It must have been about the same year that I saw my first airplane that Dad bought our first automobile. Not to infer that there was any connection between the two events. The car was a 1914 Model T Ford Touring Car.

Automobiles, at that time, were used very little in the winter time. There was no such thing as antifreeze, so if it was real cold, and you were able to get the thing started at all, and you were then going to let it set for any length of time, your options were;

  1. start it up once in a while to keep it warm or,
  2. cover the hood and the radiator with blankets or,
  3. drain the radiator and the block.

Method number 3 was the safest, but not always the most expedient thing to do. This method would prevent freeze-ups, but the machine would be apt to get so cold that it would be difficult to start again. Quite often when one was allowed to set and get real cold, you would have to get two or three tea kettles of hot water and pour on the carburetor and the intake manifold to get it warm enough to start up again.
That Model T of Dad’s was the first car that I ever drove. As I say, I was only eight or nine years old, but Dad would let me drive it up the lane from the grape vineyard to the packing house, under his supervision, of course. The lane was quite narrow, no more than 15 or 16 feet wide, between the fences, and extended almost the length of the farm.
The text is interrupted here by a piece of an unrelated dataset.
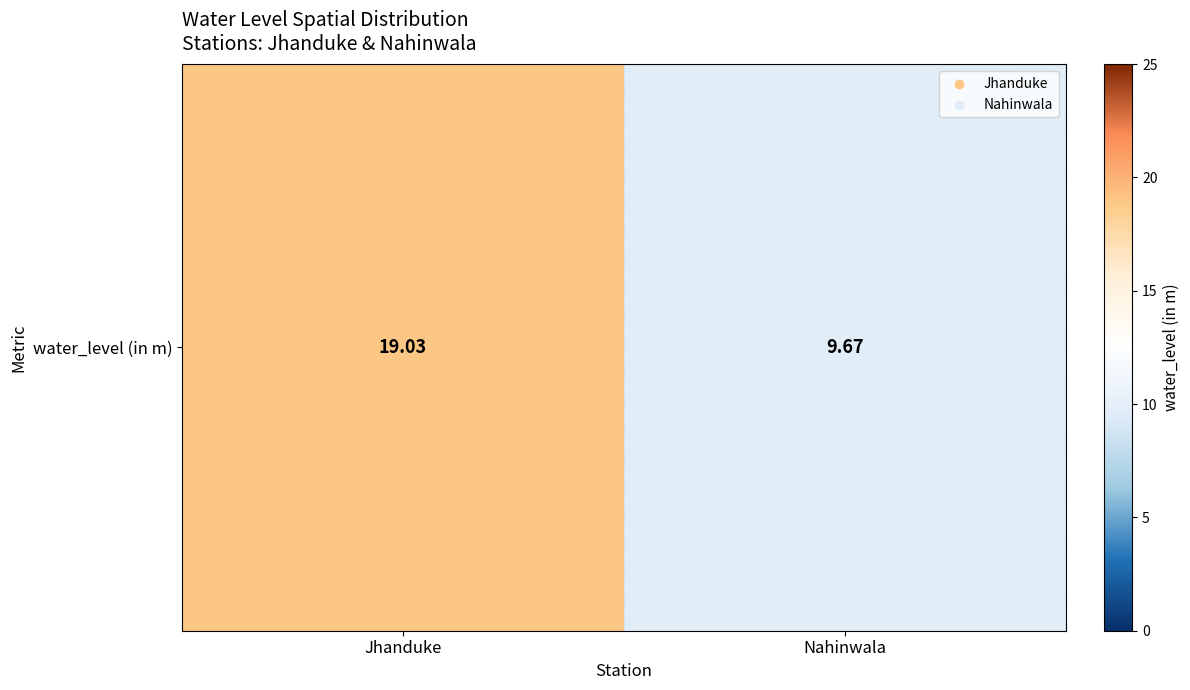

How many values are below 19?

1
One time Dad and I were coming up the lane with a load of grapes (in baskets) in the back seat of the car. Dad was driving this time, and at one point he noticed a basket that had started to slip. When he reached around to try to recover it, he turned the steering wheel just enough so that the right front wheel struck a fence post, dead center, broke it off, then climbed up it. There we sat with three wheels on the ground and one suspended on a, very tightly stretched, wire fence.

The fenders on those early Model T’s didn’t follow the contour of the wheels as the later ones did, they stuck straight out, both in front and in back. That way, when you ran into most things, you didn’t bang up the equipment quite so much.

The first car that I owned was a 1917 Model T that I bought from Vance Houghtaling when I was fifteen or sixteen years old. I paid him $15.00 for it.